Saturday, August 7, 2010


the intermediate wheatgrass is going to seed....five plants have produced seed heads so far, and there is a family resemblance between it and domesticated wheat...personally i think it looks like emmer wheat, although an argument could be made for its taking after einkorn, or rather einkorn taking after it, wheatgrass is the proposed ancestor here...according to dorian fuller both emmer and eikhorn wheat were domesticated in the fertile crescent...emmer wheat 9800-8800 Before Present (BP) and eikhorn around 9000 BP... although grains of wild emmer wheat found at ohalo II have been radiocarbon dated to 17,000 BP...intermediate wheatgrass is native to asia minor and central europe, it was introduced into the united states in 1932, so it could be part of emmer wheat's ancestry...i used a piece of paper as the background rather than the garden to show how awned the wheatgrass is...that facet was being obscured by the garden backdrop. eastern gamagrass is another possible ancestor to domesticated crops we have in the garden...mary eubanks from duke university has done extensive research into the ancestry of maize and belives that gamagrass was crossed with teosinte to produce it. gamagrass is difficult to establish because its seed dormancy is problematic...i planted thirty seeds in the garden last november and let them winter over, which is one strategy to stimulate growth...out of those thirty seeds we achieved three plants, but those three are doing well...the two largest ones have reached almost three feet in height and they are around eighteen inches in diameter at the crown. the smaller plant has been overshadowed by the advance of the jerusalem artichokes and is quite a bit smaller, but still appears to be healthy. another perennial grass, they will be a part of the garden's second season.

we've had quite a bit of rain at the end of july and beginning of august so i haven't really had to water the garden in the last week...the standing water i found there last saturday is an indication of that...there's sand under the garden about eighteen to twenty-four inches down, so it is well drained...standing water means considerable precipitation and the cowpeas weren't really happy about it...some of the younger ones began to take on a yellowish cast from overwatering in the middle of the past week...it has dried out a bit since then though and they were recovering a healthy green cast when i looked in on them yesterday afternoon...i will hold off watering for a time.

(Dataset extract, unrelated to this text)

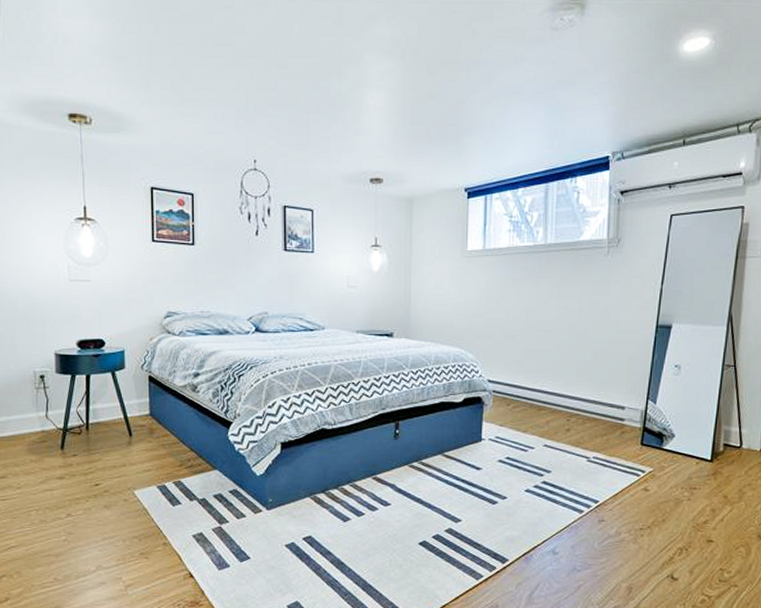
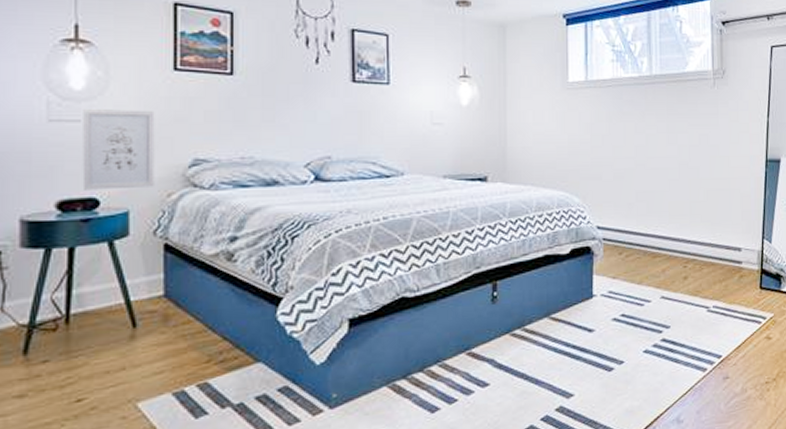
wall art: none [92,272,141,334] -> present [82,109,155,190]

the chinese yams are producing a prolific ammount of aerial bulbs...i have collected seventy-two so far in an effort to control their numbers...they are considered an invasive species in some quarters and with this sort of reproductive rate i can see why...between them and the jerusalem artichokes it is becoming obvious that growing these perennials isn't so much the challenge as containing their efforts to colonize the entire garden...i was expecting this but expectation doesn't always communicate the scale of the issue...there will be some aggressive harvesting of jerusalem artichokes to go along with the vigilant policing of yam bulbs if i am going to retain adequate space to plant pulses next year.

finally there are signs of siginificant movement in the perennial tomatoes....they are sub-tropical and i thought there might have been a daylength issue in their refusal to budge...however they have reached a couple of feet in height and the largest of the plants has flowered so we may get some fruit yet...there are a couple of months yet for them to produce in.

this season has move by quickly and it will be time to bring in the rest of the harvest soon and begin preparing for winter...after a late crop of spinach when the weather cools.